Time frame: At time of enrolment
Average length of stay (in days) of children admitted to hospital
If a child is hospitalised twice, the first hospitalization will be used and second hospitalizations will be reported separately. The denominator will be all hospitalised children. This is not a time-to-event outcome measure, as it will be analysed as a continuous variable.
Time frame: From hospital admission to discharge
Proportion of children prescribed a diagnosis-appropriate antibiotic
Appropriateness of antibiotic prescription in relation to diagnosis will be evaluated as: * diagnosis for which a systemic antibiotic was indicated and a systemic antibiotic was prescribed * diagnosis for which a systemic antibiotic was not indicated and systemic antibiotic was prescribed * first-line (or second-line) antibiotics were prescribed according to recommendations for IMCI diagnoses for which specific antibiotic(s)are indicated Diagnoses will be classified according to whether systemic antibiotics are indicated, based on IMCI and other relevant national guidelines as used for the CDSA.

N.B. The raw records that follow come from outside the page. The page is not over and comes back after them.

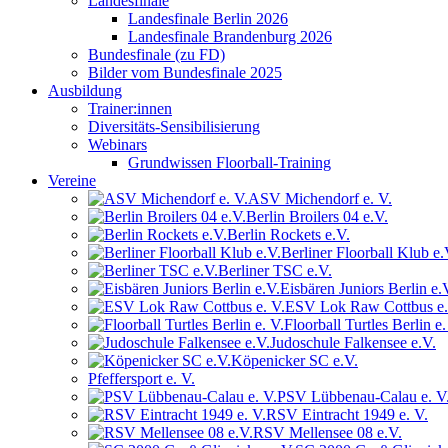
Landesfinale
Landesfinale Berlin 2026
Landesfinale Brandenburg 2026
Bundesfinale (zu FD)
Bilder vom Bundesfinale 2025
Ausbildung
Trainer:innen
Diversitäts-Sensibilisierung
Webinars
Grundwissen Floorball-Training
Vereine
ASV Michendorf e. V.
Berlin Broilers 04 e.V.
Berlin Rockets e.V.
Berliner Floorball Klub e.
Berliner TSC e.V.
Eisbären Juniors Berlin e.
ESV Lok Raw Cottbus e.
Floorball Turtles Berlin e.
Judoschule Falkensee e.V.
Köpenicker SC e.V.
Pfeffersport e. V.
PSV Lübbenau-Calau e. V
RSV Eintracht 1949 e. V.
RSV Mellensee 08 e.V.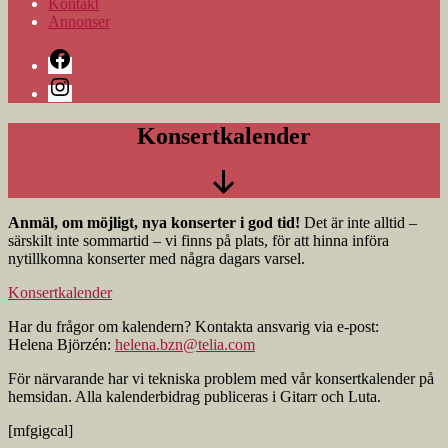
Kontakt
Annonser
Facebook
Instagram
Konsertkalender
Rulla
Anmäl, om möjligt, nya konserter i god tid!
Det är inte alltid –
ned
särskilt inte sommartid – vi finns på plats, för att hinna införa
nytillkomna konserter med några dagars varsel.
Konsertkalender
Har du frågor om kalendern? Kontakta ansvarig via e-post:
Helena Björzén:
helena.bzn@telia.com
För närvarande har vi tekniska problem med vår konsertkalender på
hemsidan. Alla kalenderbidrag publiceras i Gitarr och Luta.
[mfgigcal]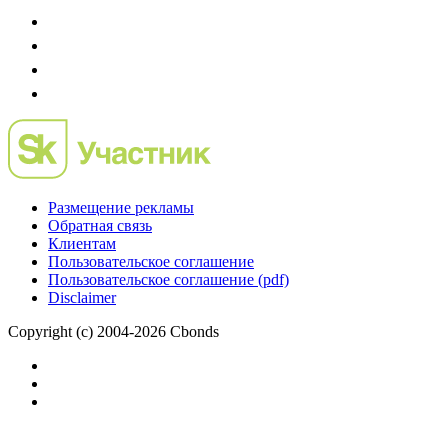
Размещение рекламы
Обратная связь
Клиентам
Пользовательское соглашение
Пользовательское соглашение (pdf)
Disclaimer
Copyright (c) 2004-2026 Cbonds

Time frame: At time of enrolment
Proportion of febrile children tested for malaria at Day 0
A child will be considered to be febrile if history of fever was reported by the caregiver before the consultation or temperature was recorded to be above or equal 37.5 C°. Only febrile children will be counted in the denominator.
Time frame: At time of enrolment
Proportion of malaria positive children prescribed an antimalarial
Only children with a positive malaria test result will be counted in the denominator.

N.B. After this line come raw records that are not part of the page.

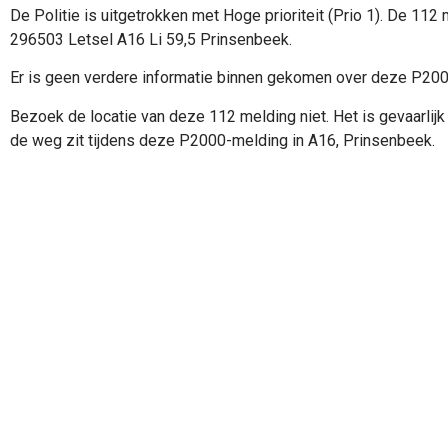
De Politie is uitgetrokken met Hoge prioriteit (Prio 1). De 11
296503 Letsel A16 Li 59,5 Prinsenbeek.
Er is geen verdere informatie binnen gekomen over deze P20
Bezoek de locatie van deze 112 melding niet. Het is gevaarlijk 
de weg zit tijdens deze P2000-melding in A16, Prinsenbeek.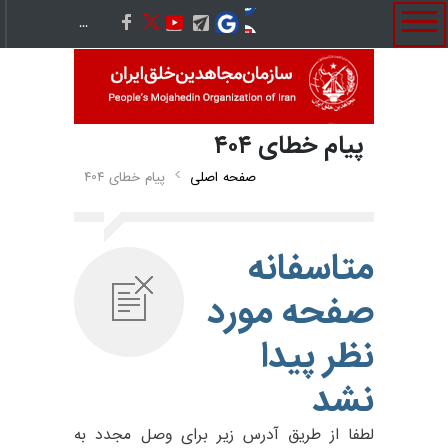
پيام خطای ۴۰۴
صفحه اصلی
پيام خطای ۴۰۴
متاسفانه
صفحه مورد
نظر پيدا
نشد
لطفا از طريق آدرس زير براى وصل مجدد به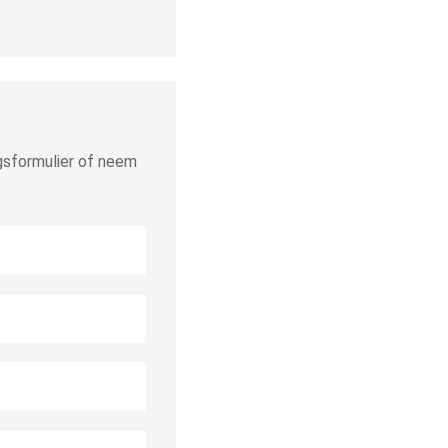
gsformulier of neem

Time frame: At time of enrolment
Proportion of malaria negative children prescribed an antimalarial
Only children with a negative malaria test result will be counted in the denominator.

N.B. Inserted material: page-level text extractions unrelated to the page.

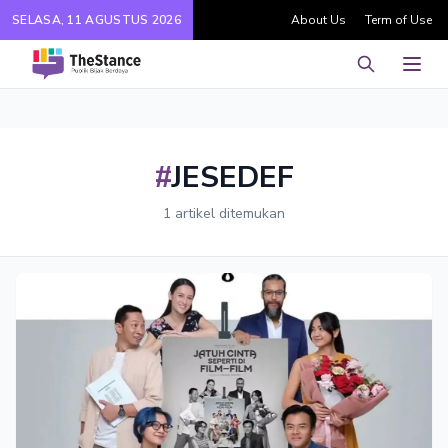
SELASA, 11 AGUSTUS 2026
About Us
Term of Use
Pencarian
Men
#
JESEDEF
1 artikel ditemukan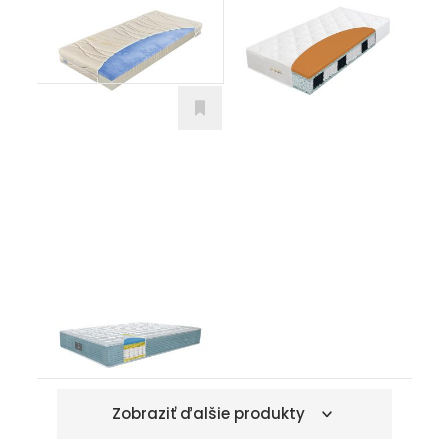
Matrace
Prírodné
od 451,00
€
Toscania
Matrace
Zobraziť ďalšie produkty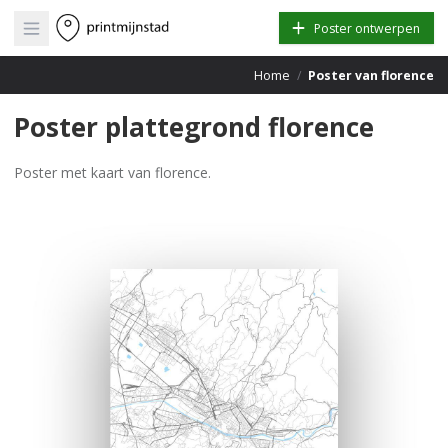
Open main menu
Poster ontwerpen
Home
/
Poster van florence
Poster plattegrond florence
Poster met kaart van florence.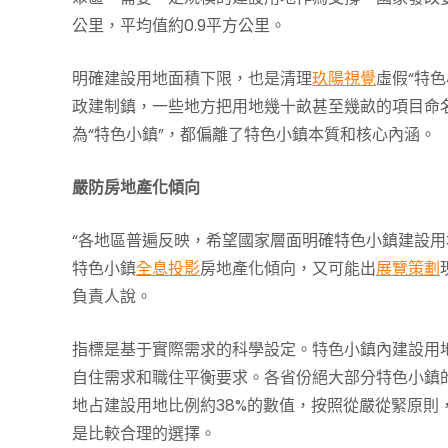
公里，平均值約0.9平方公里。
明確建設用地面積下限，也是清理
玖陽視覺
虛假“特
政建制鎮，一些地方把用地幾十畝甚至幾畝的項目命名
為“特色小鎮”，都偏離了特色小鎮本質和核心內涵。
嚴防房地產化傾向
“各地區普遍反映，希望國家層面明確特色小鎮建設
特色小鎮
全息投影
房地產化傾向，又可能出
展覽策劃
負責人說。
指標是基于實際需求的科學設定。特色小鎮內建設用
自住需求和職住平衡要求。各省份絕大部分特色小鎮的住
地占建設用地比例約38%的數值，按照從嚴從緊原則
是比較合理的選擇。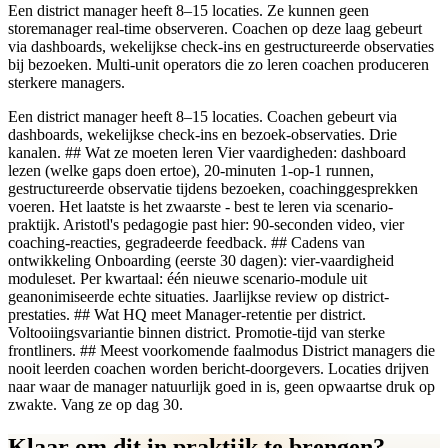
Een district manager heeft 8–15 locaties. Ze kunnen geen
storemanager real-time observeren. Coachen op deze laag gebeurt
via dashboards, wekelijkse check-ins en gestructureerde observaties
bij bezoeken. Multi-unit operators die zo leren coachen produceren
sterkere managers.
Een district manager heeft 8–15 locaties. Coachen gebeurt via
dashboards, wekelijkse check-ins en bezoek-observaties. Drie
kanalen. ## Wat ze moeten leren Vier vaardigheden: dashboard
lezen (welke gaps doen ertoe), 20-minuten 1-op-1 runnen,
gestructureerde observatie tijdens bezoeken, coachinggesprekken
voeren. Het laatste is het zwaarste - best te leren via scenario-
praktijk. Aristotl's pedagogie past hier: 90-seconden video, vier
coaching-reacties, gegradeerde feedback. ## Cadens van
ontwikkeling Onboarding (eerste 30 dagen): vier-vaardigheid
moduleset. Per kwartaal: één nieuwe scenario-module uit
geanonimiseerde echte situaties. Jaarlijkse review op district-
prestaties. ## Wat HQ meet Manager-retentie per district.
Voltooiingsvariantie binnen district. Promotie-tijd van sterke
frontliners. ## Meest voorkomende faalmodus District managers die
nooit leerden coachen worden bericht-doorgevers. Locaties drijven
naar waar de manager natuurlijk goed in is, geen opwaartse druk op
zwakte. Vang ze op dag 30.
Klaar om dit in praktijk te brengen?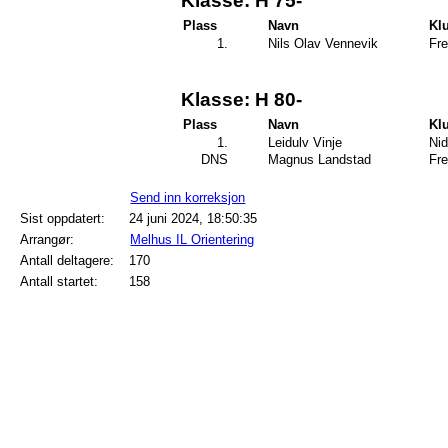
Klasse: H 75-
Plass
Navn
Kl
1.
Nils Olav Vennevik
Fre
Klasse: H 80-
Plass
Navn
Kl
1.
Leidulv Vinje
Ni
DNS
Magnus Landstad
Fre
Send inn korreksjon
Sist oppdatert:
24 juni 2024, 18:50:35
Arrangør:
Melhus IL Orientering
Antall deltagere:
170
Antall startet:
158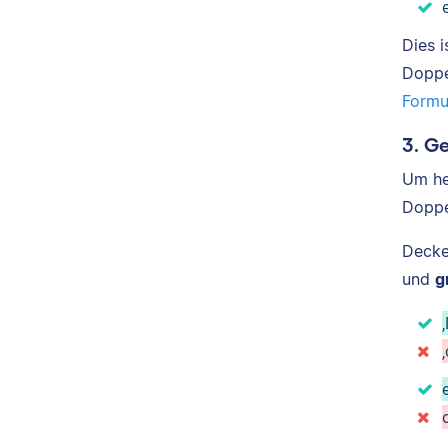
Dies 
Doppe
Formu
3. G
Um he
Doppe
Decke
und
g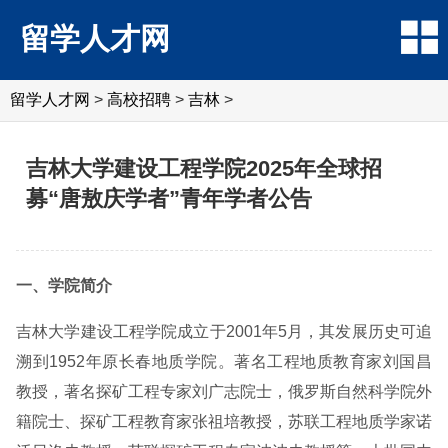
留学人才网
留学人才网
>
高校招聘
>
吉林
>
吉林大学建设工程学院2025年全球招
募“唐敖庆学者”青年学者公告
一、学院简介
吉林大学建设工程学院成立于2001年5月，其发展历史可追
溯到1952年原长春地质学院。著名工程地质教育家刘国昌
教授，著名探矿工程专家刘广志院士，俄罗斯自然科学院外
籍院士、探矿工程教育家张祖培教授，苏联工程地质学家诺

Time frame: At time of enrolment
Proportion of untested children prescribed an antimalarial
Only children untested for malaria will be counted in the denominator.
Time frame: At time of enrolment
Proportion of children with severe, moderate and mild hypoxaemia, adjusted for sites at high altitude
The following SpO2 values ranges will be used: SpO2 \< 90%, 90% ≤ SpO2 \< 92% and 92% ≤ SpO2 \< 94%. All children recruited will be in the denominator.
Time frame: At time of enrolment
Proportion of children with hypoxaemia (according to differing cut-offs) with severe complication
The following SpO2 values ranges will be used: SpO2 \< 90%, 90% ≤ SpO2 \< 92% and 92% ≤ SpO2 \< 94%, spurious values and missing values. Each SpO2 group will be the denominator of each proportion.
Time frame: At time of enrolment
Proportion of children with severe hypoxaemia not meeting any other clinical criteria for severe disease
Country's specific cut-off for severe hypoxaemia will be used. All children recruited will be in the denominator.
Time frame: At time of enrolment
Proportion of children referred with hypoxaemia who receive oxygen at hospital
All children recruited will be in the denominator. Referral and hypoxaemia are assessed at Day0 consultation. Oxygen use at hospital is only available for hospitalised children from hospital records. At the time of enrolment hypoxaemia is measured and referral advise might be issued. Whether the child received oxygen or not at hospital is evaluated based on hospital registry and it refers to oxygen given at arrival to hospital. The specified time frame takes into account that the outcome is evaluated considering information recorded at different time points.
Time frame: At time of enrolment and at time of hospitalization
Proportion of children attending scheduled follow-up at the same facility by Day 7
All children recruited will be in the denominator.
Time frame: From enrolment up to 7 days after
Proportion of children presenting for unscheduled follow-up to any health facility by Day 7
All children recruited will be in the denominator.